Source passage:

The shrine of Our Lady of Medjugorje in Bosnia and Herzegovina. PHOTO COURTESY: Ante Perkovic

“I’d like to take you back to the beginning, to tell you what it was like in 1981.”

These were the words of Medjugorje visionary Ivan Dragicevic, speaking recently at St. Petronille Church in Glen Ellyn about apparitions of the Virgin Mary, which he claims began that year.
 

“I was very reserved, withdrawn into myself, very shy. I didn’t communicate very much with the world,” he told the audience packed into the church.
 

As the oldest child in his family, Dragicevic had many responsibilities.
 

“Life was very difficult,” he recalled. “We always worked very hard in the fields.”
 

Dragicevic looked forward to those feast days of saints that were celebrated as holidays, meaning there was no work in the fields on those days. One such day was Wednesday, June 24, 1981 – the feast of St. John the Baptist.
 

Dragicevic, 16 at the time, slept in a little bit that day, but his parents made sure he was up in time to go to 11 o’clock Mass.
 

“I was there in body, but I don’t know that I was there in heart and soul,” he admitted.
 

After church, he and some friends played soccer.
 

“When we all got tired, around 5 o’clock, we slowly started heading back to our homes. And as we were walking toward our homes, we encountered three young girls. Those girls were Ivanka [Ivankovic], Milka [Pavlovic], and Mirjana [Dragicevic]… They said they were going to look for the family sheep and that they were going for a walk.”
 

That evening, Ivan went to a friend’s house to watch a basketball game.
 

“There may have been only five or six families in our village that had color television and so always as kids we would gather at one of those families’ homes to watch basketball and soccer… I watched the first half of that basketball game with my friends, and at halftime, I said to one of my friends, ‘Come back with me to my house, so we can get something to eat, and then we’ll come back to watch the second half of the game.’ But we never got there to see the second half… As we were walking on the path towards his home, we heard a voice. Someone was calling us. Someone saying, ‘Ivan! Ivan! Come see Our Lady.’ I didn’t see anyone in front of me or behind me, and the path we were walking on was very narrow, overgrown with shrubbery and bushes.

Set task:
Do these statements agree with the Medjugorje passage? Answer yes or no for each and quote the passage's deciding words. 1. Dragicevic was the youngest child in his family. 2. The feast of St. John the Baptist fell on Wednesday, June 24, 1981. 3. Ivan watched the whole basketball game at his friend's house. The rows aren't needed for this work.

Data rows:
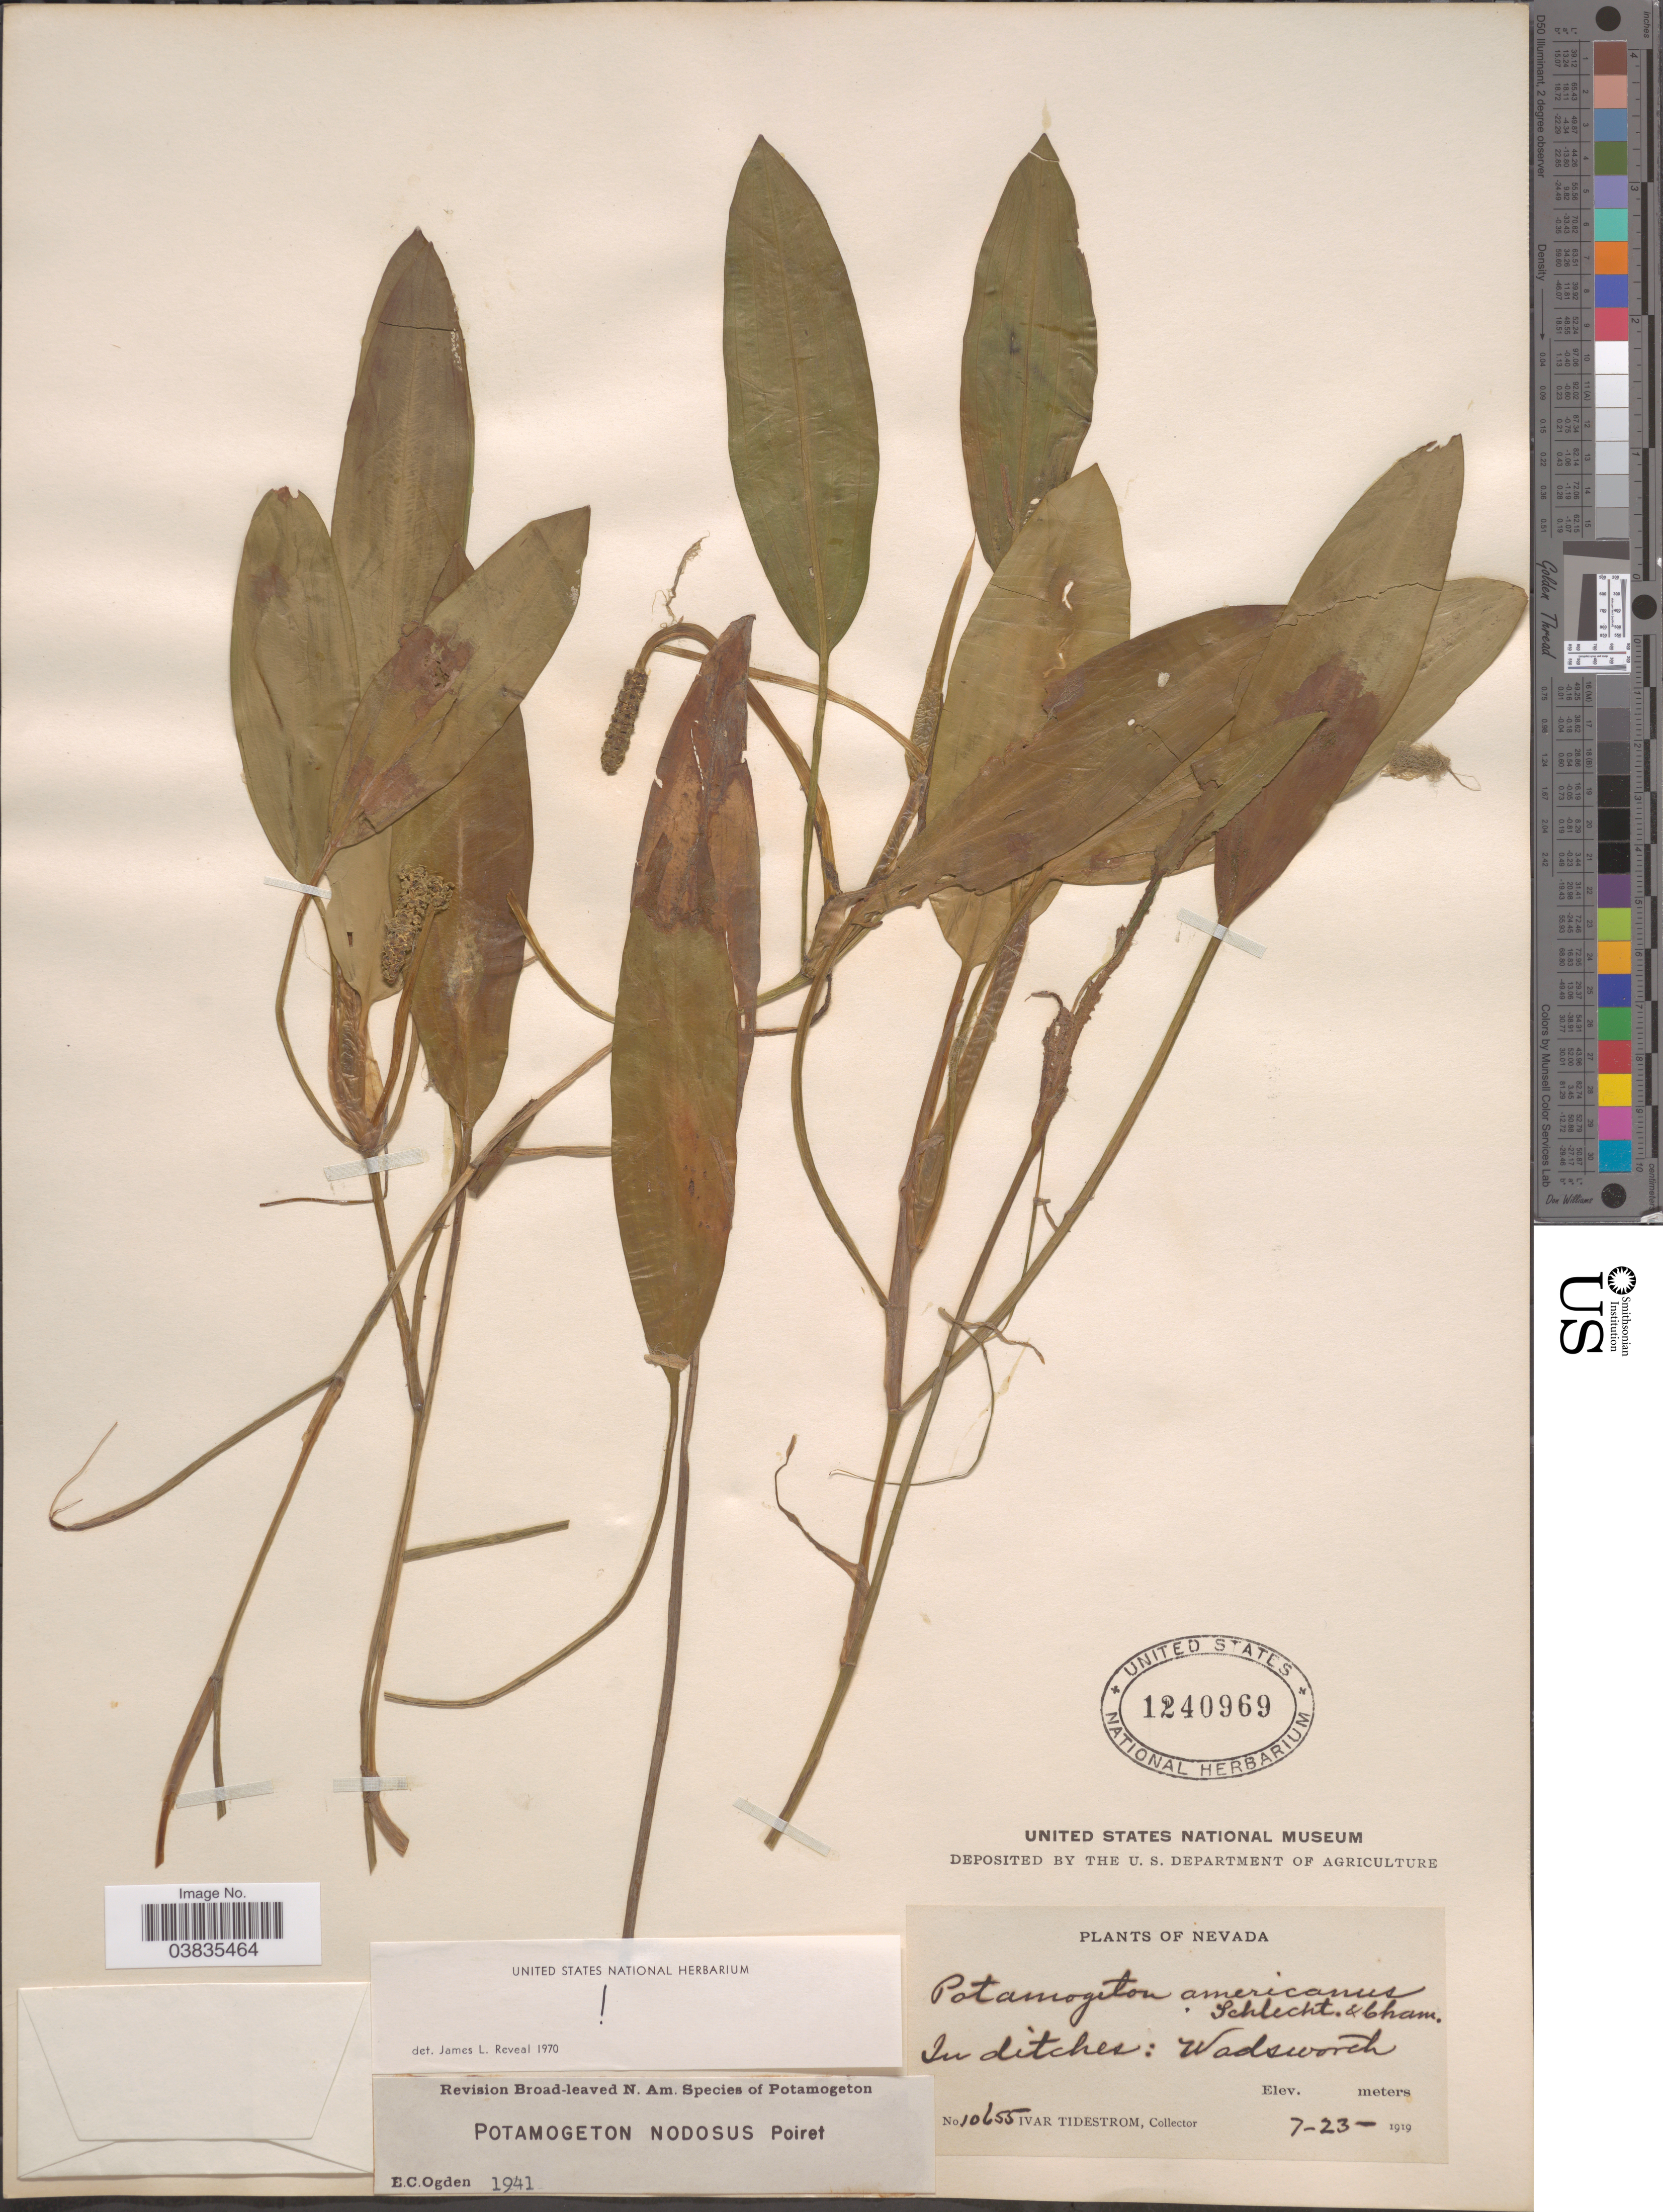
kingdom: Plantae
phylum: Tracheophyta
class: Liliopsida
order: Alismatales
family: Potamogetonaceae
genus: Potamogeton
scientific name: Potamogeton nodosus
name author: Poir.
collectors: I. F. Tidestrom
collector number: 10655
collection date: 1919-07-23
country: United States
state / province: Nevada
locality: In ditches: Wadsworth.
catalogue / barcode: US 1240969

Correct response:
1. No: "As the oldest child in his family, Dragicevic had many responsibilities."
2. Yes: "One such day was Wednesday, June 24, 1981 – the feast of St. John the Baptist."
3. No: "But we never got there to see the second half"